■ INSTRUCTIONS TO FOLLOW: Produce an exact transcription of the data, with the images left out.

■ SOURCE DATA:
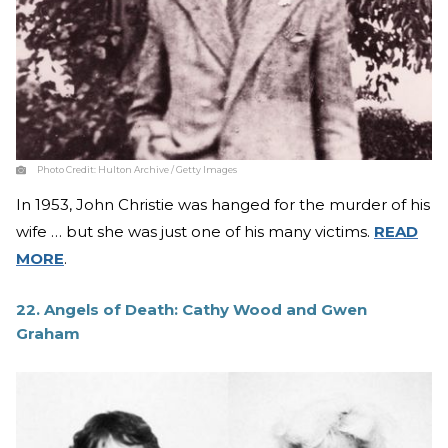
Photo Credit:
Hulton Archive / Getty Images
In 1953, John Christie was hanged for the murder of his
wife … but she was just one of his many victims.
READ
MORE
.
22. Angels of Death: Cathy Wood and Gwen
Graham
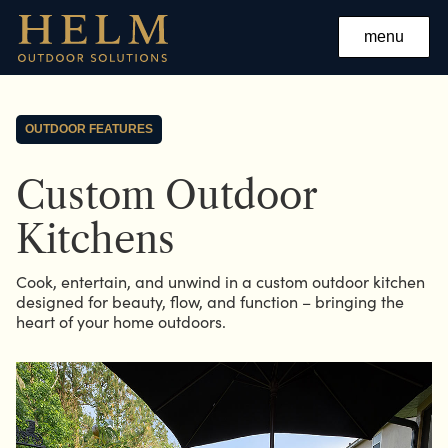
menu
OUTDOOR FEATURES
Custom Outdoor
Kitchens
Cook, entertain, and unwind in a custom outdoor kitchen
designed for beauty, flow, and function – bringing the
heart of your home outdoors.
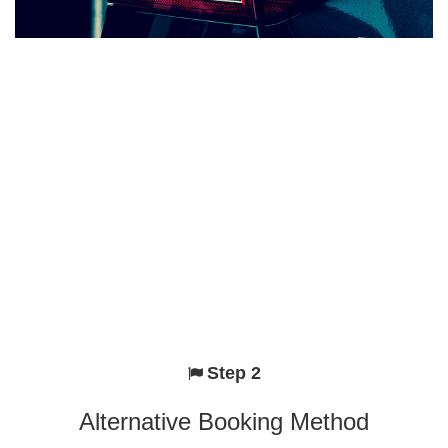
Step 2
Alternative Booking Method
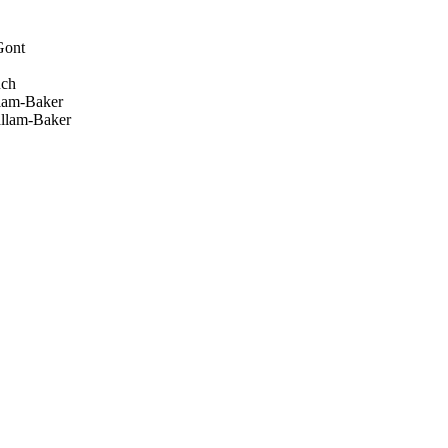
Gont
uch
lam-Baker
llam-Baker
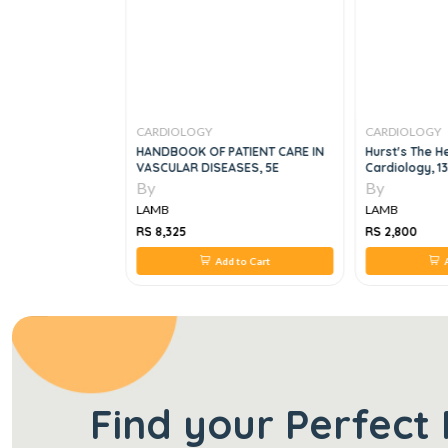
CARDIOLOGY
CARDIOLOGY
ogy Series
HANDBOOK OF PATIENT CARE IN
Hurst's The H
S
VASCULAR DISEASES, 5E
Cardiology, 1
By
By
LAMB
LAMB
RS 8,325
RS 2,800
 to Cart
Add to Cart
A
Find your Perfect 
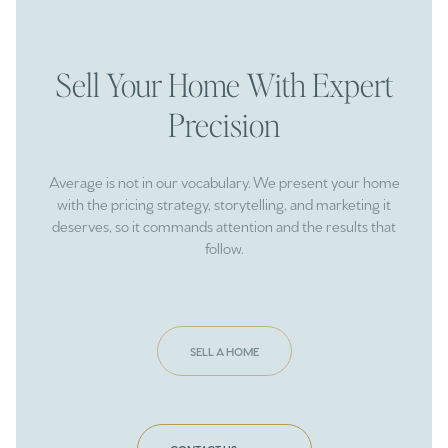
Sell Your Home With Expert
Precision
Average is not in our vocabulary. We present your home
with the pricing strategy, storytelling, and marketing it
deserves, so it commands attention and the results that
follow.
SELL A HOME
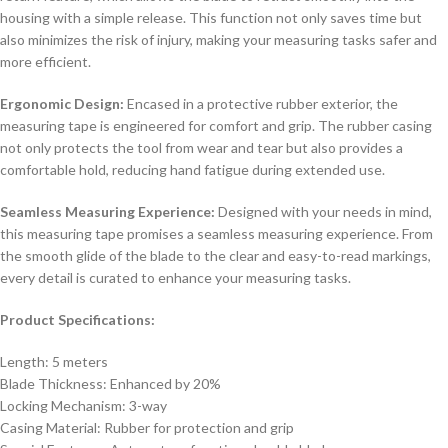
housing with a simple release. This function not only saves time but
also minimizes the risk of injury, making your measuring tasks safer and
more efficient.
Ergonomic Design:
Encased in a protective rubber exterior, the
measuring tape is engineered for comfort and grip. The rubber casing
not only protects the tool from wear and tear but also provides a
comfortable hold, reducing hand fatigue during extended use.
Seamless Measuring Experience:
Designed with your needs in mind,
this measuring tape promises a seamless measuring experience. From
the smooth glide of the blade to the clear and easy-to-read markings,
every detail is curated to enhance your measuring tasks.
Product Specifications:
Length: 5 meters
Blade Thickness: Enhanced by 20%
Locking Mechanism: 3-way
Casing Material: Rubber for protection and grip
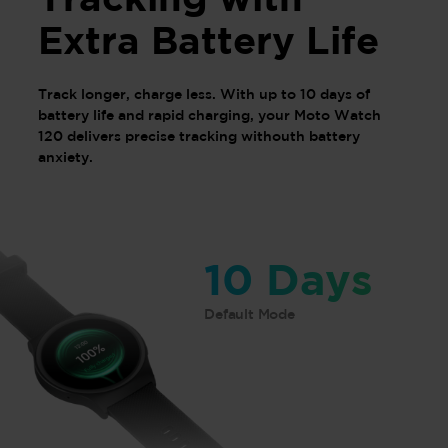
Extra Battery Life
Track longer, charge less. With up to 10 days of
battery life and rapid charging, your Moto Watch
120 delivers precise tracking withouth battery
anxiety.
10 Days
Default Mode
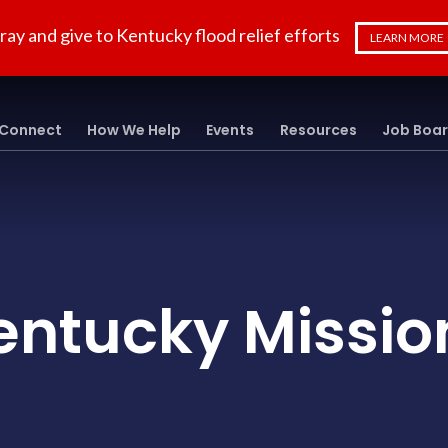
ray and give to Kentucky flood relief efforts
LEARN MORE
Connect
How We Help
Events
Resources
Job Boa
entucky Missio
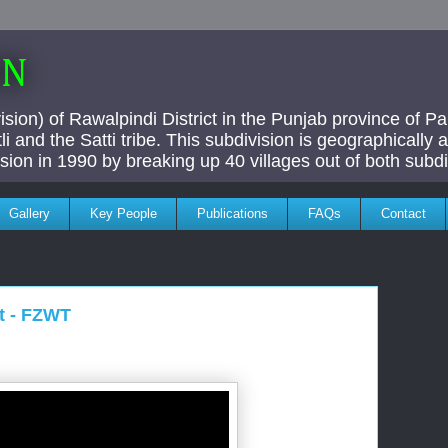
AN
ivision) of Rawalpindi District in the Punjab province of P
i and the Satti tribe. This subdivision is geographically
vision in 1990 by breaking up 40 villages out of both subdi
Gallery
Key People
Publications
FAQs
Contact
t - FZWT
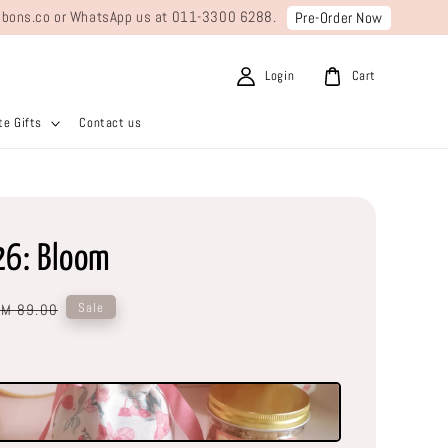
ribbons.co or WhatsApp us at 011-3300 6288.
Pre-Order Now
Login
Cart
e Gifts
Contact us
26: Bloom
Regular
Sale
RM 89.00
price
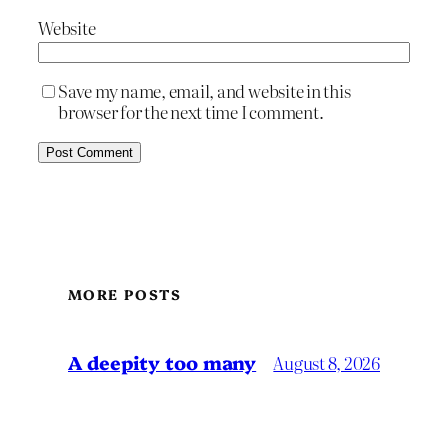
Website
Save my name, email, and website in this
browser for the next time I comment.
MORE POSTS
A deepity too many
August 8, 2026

■ EXERCISE ANSWER:
Photo Credit:
Hulton Archive / Getty Images
In 1953, John Christie was hanged for the murder of his
wife … but she was just one of his many victims.
READ
MORE
.
22. Angels of Death: Cathy Wood and Gwen
Graham
menu
OUTDOOR FEATURES
Custom Outdoor
Kitchens
Cook, entertain, and unwind in a custom outdoor kitchen
designed for beauty, flow, and function – bringing the
heart of your home outdoors.
Step 2
Alternative Booking Method
Gont
uch
lam-Baker
llam-Baker
CARDIOLOGY
CARDIOLOGY
ogy Series
HANDBOOK OF PATIENT CARE IN
Hurst's The H
S
VASCULAR DISEASES, 5E
Cardiology, 1
By
By
LAMB
LAMB
RS 8,325
RS 2,800
 to Cart
Add to Cart
A
Find your Perfect 
Sell Your Home With Expert
Precision
Average is not in our vocabulary. We present your home
with the pricing strategy, storytelling, and marketing it
deserves, so it commands attention and the results that
follow.
SELL A HOME
housing with a simple release. This function not only saves time but
also minimizes the risk of injury, making your measuring tasks safer and
more efficient.
Ergonomic Design:
Encased in a protective rubber exterior, the
measuring tape is engineered for comfort and grip. The rubber casing
not only protects the tool from wear and tear but also provides a
comfortable hold, reducing hand fatigue during extended use.
Seamless Measuring Experience:
Designed with your needs in mind,
this measuring tape promises a seamless measuring experience. From
the smooth glide of the blade to the clear and easy-to-read markings,
every detail is curated to enhance your measuring tasks.
Product Specifications:
Length: 5 meters
Blade Thickness: Enhanced by 20%
Locking Mechanism: 3-way
Casing Material: Rubber for protection and grip
Extra Battery Life
Track longer, charge less. With up to 10 days of
battery life and rapid charging, your Moto Watch
120 delivers precise tracking withouth battery
anxiety.
10 Days
Default Mode
ray and give to Kentucky flood relief efforts
LEARN MORE
Connect
How We Help
Events
Resources
Job Boa
entucky Missio
AN
ivision) of Rawalpindi District in the Punjab province of P
i and the Satti tribe. This subdivision is geographically
vision in 1990 by breaking up 40 villages out of both subdi
Gallery
Key People
Publications
FAQs
Contact
t - FZWT
ribbons.co or WhatsApp us at 011-3300 6288.
Pre-Order Now
Login
Cart
e Gifts
Contact us
26: Bloom
Regular
Sale
RM 89.00
price
Website
Save my name, email, and website in this
browser for the next time I comment.
MORE POSTS
A deepity too many
August 8, 2026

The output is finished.